There are two ways to look at a movie such as Contraband. As a hard-boiled thriller compared to dozens of other similar movies, it’s not exactly a groundbreaker. If, on the other hand, you’re prone to seasonal generosity, you may want to regard Contraband as a serviceable entertainment, particularly for those seeking a quick genre fix.
For 27 years, Robert Denerstein was the film critic at The Rocky Mountain News. Read more of Robert's reviews at Denerstein Unleashed.
An admission: I don’t always get Mark Wahlberg, who’s building one of the great mixed-bag resumes. He’s produced great shows on HBO (Entourage and Boardwalk Empire), and has given really strong performances in movies (The Departed and The Fighter). With Contraband, Wahlberg works hard to turn in another performance as a regular guy, a former smuggler who’s working hard to go straight, but he doesn’t seem to be operating on the most ambitious side of his ledger.

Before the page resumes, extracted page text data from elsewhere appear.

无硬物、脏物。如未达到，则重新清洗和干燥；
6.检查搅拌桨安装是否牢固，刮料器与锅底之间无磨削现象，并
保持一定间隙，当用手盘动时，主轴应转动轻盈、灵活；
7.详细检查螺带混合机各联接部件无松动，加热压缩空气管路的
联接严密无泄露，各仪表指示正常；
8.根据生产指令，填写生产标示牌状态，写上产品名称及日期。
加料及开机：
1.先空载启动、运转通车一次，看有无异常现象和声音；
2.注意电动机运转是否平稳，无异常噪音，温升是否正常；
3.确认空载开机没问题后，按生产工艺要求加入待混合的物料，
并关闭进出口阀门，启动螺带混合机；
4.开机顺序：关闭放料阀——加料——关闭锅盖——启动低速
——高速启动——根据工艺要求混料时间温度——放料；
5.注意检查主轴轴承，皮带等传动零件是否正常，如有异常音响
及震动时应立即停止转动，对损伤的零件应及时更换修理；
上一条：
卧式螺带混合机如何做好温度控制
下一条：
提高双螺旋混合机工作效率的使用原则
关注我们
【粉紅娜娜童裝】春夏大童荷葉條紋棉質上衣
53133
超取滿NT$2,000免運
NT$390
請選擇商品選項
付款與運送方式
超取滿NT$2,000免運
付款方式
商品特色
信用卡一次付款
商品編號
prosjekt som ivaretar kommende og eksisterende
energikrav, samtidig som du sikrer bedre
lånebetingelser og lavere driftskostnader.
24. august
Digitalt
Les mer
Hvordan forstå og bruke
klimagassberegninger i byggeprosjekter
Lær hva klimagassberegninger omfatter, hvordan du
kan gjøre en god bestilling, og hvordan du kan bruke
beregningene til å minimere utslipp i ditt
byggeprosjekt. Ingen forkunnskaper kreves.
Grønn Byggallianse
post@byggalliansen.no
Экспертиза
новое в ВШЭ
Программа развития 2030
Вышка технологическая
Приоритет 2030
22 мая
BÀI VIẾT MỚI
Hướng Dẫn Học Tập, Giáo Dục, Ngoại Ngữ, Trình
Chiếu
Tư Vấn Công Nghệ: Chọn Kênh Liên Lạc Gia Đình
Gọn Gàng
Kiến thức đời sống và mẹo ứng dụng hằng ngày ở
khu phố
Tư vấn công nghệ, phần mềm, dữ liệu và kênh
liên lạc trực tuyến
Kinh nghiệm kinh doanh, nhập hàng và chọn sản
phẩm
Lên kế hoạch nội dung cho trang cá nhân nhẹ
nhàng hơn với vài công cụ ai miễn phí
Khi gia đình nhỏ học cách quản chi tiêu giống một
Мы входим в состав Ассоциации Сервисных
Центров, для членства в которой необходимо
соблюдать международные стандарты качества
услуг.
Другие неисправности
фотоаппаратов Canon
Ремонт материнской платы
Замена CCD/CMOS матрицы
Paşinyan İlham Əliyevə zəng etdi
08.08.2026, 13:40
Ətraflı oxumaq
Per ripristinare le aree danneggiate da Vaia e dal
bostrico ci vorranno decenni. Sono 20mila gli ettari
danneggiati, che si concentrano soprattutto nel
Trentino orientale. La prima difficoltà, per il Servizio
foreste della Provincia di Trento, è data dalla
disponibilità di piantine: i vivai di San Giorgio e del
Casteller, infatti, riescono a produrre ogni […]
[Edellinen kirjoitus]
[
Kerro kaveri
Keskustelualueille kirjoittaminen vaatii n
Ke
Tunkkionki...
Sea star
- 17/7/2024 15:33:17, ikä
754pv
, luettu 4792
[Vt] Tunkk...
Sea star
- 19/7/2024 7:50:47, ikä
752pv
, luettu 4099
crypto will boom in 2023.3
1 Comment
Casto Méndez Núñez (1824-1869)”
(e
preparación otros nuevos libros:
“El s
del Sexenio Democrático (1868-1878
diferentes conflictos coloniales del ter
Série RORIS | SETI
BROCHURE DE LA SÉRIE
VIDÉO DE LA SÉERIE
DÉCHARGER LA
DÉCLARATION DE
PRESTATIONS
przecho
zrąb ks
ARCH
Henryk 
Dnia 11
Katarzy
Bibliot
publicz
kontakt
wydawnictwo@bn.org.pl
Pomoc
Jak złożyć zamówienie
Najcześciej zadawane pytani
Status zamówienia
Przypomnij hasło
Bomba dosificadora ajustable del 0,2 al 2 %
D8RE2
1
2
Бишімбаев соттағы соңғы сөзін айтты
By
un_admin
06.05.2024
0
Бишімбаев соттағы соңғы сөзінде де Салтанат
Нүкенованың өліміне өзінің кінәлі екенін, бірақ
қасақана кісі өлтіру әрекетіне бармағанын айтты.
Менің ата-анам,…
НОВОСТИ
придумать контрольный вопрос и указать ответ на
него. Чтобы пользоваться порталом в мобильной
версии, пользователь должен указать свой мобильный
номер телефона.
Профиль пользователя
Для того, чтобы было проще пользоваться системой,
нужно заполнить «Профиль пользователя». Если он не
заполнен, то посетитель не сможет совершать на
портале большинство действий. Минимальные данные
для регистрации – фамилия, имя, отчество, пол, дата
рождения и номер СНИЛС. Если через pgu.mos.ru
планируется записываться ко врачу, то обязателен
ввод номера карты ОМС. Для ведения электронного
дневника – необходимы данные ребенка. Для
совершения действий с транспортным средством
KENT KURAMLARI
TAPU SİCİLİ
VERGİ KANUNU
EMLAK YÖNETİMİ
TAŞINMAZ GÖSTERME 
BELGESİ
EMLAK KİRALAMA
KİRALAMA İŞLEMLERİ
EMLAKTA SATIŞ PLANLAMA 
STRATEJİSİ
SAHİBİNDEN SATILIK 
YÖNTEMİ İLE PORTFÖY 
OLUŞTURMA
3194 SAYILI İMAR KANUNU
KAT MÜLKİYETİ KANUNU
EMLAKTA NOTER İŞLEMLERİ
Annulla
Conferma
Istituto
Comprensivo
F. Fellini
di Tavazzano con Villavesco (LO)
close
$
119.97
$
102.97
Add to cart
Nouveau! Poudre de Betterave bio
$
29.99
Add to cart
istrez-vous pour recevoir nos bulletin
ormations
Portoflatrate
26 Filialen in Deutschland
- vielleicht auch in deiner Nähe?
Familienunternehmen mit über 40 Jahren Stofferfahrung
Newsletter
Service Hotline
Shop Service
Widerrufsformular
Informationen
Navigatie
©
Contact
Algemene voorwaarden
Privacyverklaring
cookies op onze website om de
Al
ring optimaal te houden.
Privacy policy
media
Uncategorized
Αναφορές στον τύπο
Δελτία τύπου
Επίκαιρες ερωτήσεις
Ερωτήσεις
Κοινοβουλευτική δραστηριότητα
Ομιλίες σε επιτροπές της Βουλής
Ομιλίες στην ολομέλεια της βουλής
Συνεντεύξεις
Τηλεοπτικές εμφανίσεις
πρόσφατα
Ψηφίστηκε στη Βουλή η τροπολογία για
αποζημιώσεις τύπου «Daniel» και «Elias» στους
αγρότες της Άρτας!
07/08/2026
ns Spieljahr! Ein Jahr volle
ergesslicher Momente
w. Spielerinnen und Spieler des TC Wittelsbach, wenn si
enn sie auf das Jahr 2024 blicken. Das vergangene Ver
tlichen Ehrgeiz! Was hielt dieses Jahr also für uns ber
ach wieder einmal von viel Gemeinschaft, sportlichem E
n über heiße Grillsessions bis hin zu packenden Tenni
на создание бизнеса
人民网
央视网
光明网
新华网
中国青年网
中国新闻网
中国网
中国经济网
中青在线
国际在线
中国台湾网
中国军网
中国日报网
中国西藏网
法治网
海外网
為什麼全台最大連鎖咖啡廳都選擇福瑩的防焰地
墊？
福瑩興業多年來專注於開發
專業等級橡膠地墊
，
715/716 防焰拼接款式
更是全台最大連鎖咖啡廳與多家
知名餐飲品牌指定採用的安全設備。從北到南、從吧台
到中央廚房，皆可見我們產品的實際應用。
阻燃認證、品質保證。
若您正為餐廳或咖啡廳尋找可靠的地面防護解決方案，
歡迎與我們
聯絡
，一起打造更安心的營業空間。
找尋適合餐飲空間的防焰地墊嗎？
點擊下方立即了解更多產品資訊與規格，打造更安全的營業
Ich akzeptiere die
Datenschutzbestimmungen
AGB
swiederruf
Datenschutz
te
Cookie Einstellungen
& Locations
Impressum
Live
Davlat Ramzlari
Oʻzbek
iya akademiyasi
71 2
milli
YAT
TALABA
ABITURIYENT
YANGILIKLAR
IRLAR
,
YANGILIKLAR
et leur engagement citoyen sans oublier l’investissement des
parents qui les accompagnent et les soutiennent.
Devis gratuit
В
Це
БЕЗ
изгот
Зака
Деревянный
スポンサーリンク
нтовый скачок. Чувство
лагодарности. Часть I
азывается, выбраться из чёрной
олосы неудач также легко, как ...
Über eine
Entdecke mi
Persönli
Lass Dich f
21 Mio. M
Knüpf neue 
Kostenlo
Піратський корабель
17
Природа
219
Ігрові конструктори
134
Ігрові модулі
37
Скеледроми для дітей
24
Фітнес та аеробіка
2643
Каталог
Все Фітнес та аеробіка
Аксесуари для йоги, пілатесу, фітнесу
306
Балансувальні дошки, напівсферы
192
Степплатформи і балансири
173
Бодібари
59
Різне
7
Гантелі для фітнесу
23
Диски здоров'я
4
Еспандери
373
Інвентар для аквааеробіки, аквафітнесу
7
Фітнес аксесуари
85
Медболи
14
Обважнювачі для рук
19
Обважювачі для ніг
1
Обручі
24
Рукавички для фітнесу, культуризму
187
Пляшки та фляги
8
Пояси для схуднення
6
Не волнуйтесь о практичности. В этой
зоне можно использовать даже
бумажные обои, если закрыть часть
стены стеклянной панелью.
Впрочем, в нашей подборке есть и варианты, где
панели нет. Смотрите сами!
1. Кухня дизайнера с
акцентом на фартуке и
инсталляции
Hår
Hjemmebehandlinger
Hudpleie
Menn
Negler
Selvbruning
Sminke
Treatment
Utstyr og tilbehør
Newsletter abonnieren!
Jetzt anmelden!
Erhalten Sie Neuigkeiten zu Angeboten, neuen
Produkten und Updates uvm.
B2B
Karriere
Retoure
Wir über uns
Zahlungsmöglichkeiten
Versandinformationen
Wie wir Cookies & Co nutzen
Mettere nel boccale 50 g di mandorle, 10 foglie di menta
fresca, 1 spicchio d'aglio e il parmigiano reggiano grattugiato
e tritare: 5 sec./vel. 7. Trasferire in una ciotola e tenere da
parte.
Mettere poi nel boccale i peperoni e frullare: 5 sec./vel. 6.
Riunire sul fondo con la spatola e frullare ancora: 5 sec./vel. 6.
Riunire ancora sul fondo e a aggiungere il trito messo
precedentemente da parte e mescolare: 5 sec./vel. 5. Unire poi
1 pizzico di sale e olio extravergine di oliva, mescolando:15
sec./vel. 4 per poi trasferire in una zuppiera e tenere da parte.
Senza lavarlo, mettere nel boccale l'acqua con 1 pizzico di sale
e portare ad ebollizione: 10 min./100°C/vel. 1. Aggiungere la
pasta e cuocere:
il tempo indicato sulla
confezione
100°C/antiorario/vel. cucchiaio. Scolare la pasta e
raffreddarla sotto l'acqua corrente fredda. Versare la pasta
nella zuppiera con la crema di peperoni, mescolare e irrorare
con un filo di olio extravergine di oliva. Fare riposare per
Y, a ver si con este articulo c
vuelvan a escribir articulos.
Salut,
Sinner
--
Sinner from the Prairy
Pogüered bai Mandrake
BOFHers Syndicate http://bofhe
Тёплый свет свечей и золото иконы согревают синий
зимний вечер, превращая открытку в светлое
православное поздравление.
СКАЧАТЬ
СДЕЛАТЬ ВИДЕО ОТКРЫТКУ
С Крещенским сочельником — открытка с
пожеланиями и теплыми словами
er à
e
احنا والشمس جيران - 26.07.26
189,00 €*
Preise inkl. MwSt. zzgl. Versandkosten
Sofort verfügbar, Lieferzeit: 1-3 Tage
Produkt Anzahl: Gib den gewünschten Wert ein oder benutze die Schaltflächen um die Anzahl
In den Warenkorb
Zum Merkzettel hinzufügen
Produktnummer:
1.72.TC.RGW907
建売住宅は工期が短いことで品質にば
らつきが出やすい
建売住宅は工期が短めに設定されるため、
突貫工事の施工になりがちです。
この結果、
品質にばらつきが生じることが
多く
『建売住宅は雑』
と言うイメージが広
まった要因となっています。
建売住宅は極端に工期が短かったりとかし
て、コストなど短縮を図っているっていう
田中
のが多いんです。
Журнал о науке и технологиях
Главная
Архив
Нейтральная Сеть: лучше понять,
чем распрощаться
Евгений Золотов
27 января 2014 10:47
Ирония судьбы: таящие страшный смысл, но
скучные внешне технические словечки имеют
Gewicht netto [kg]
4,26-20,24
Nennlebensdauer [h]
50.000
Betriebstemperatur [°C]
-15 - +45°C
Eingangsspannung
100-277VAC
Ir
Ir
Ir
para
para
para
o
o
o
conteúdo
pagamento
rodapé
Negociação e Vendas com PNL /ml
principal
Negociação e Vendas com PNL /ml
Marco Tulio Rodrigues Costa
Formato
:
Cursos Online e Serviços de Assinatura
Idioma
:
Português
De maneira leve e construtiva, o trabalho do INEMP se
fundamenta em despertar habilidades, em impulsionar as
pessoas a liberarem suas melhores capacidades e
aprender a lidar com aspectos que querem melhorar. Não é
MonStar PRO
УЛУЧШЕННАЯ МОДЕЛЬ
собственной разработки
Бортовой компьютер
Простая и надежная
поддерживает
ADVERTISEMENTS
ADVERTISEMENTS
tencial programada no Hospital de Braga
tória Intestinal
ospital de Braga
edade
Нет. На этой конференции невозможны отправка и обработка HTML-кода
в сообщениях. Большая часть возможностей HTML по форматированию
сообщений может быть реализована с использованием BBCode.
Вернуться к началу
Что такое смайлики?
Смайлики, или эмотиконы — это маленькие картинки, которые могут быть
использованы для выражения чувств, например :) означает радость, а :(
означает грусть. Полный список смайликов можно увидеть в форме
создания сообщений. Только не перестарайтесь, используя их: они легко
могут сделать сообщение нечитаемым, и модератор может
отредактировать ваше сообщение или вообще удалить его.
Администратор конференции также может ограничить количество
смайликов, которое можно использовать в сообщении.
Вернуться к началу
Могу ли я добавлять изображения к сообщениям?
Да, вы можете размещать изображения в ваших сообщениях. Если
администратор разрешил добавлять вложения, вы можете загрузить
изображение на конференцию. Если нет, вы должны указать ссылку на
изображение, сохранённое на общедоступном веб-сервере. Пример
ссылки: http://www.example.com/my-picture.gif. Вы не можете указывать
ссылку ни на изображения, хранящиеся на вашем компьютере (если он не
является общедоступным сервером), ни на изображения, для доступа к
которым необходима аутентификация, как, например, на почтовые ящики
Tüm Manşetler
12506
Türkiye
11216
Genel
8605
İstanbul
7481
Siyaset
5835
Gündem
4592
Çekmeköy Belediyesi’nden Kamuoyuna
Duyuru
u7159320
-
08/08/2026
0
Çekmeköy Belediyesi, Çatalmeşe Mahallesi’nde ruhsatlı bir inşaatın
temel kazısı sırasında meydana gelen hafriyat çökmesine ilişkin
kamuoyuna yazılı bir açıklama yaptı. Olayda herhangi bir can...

Contraband focuses on Wahlberg’s Chris Faraday, a married man and father who has started his own security alarm business as he tries to leave his criminal past behind. There’s not much dramatic ore to be mined in movies about former felons who give up lives of crime, so the movie must find a way to force a reluctant Faraday back on the wrong side of the law.
It doesn’t take long for us to learn that Faraday’s brother-in-law (Caleb Landry Jones) has screwed up a drug smuggling job. As a result, he owes major money to a vicious mobster, Giovanni Ribisi in another over-the-top performance as a smuggler with a sadistic streak.
The only way Chris can ride to his brother-in-law’s rescue is to set up another smuggling job with help from a buddy (Ben Foster).
The most interesting thing about Contraband may be its milieu. The movie begins in New Orleans, but winds up spending a fair amount of time working its way through the world of container ships. Faraday stages a smuggling caper that takes him to Panama and brings him into contact with various thugs as the plot expands to involve counterfeit money, cocaine and a Jackson Pollack painting. Don’t ask.
The supporting cast, some of it underutilized, includes Kate Beckinsale in the somewhat thankless role of Chris’ wife, a woman who’s increasingly threatened as the movie wears on, and J.K. Simmons, as the captain of the ship that Chris uses for his smuggling operation.
Director Baltasar Kormakur, who starred in the Icelandic original on which Contraband is based, doesn’t always help matters, directing in an edgy, abrupt style that can be more disorienting than exciting.
Kormakur deserves credit for wrapping up a lot of details in fairly short order, even if the ending doesn’t deliver quite enough kick to lift Contraband out of the thriller ghetto. Having said that, I’ll add that I didn’t really mind the movie, and even got caught up in it at times. I know this isn’t going to sound like high praise, but for all its problems and loose ends, Contraband is ... well ... OK.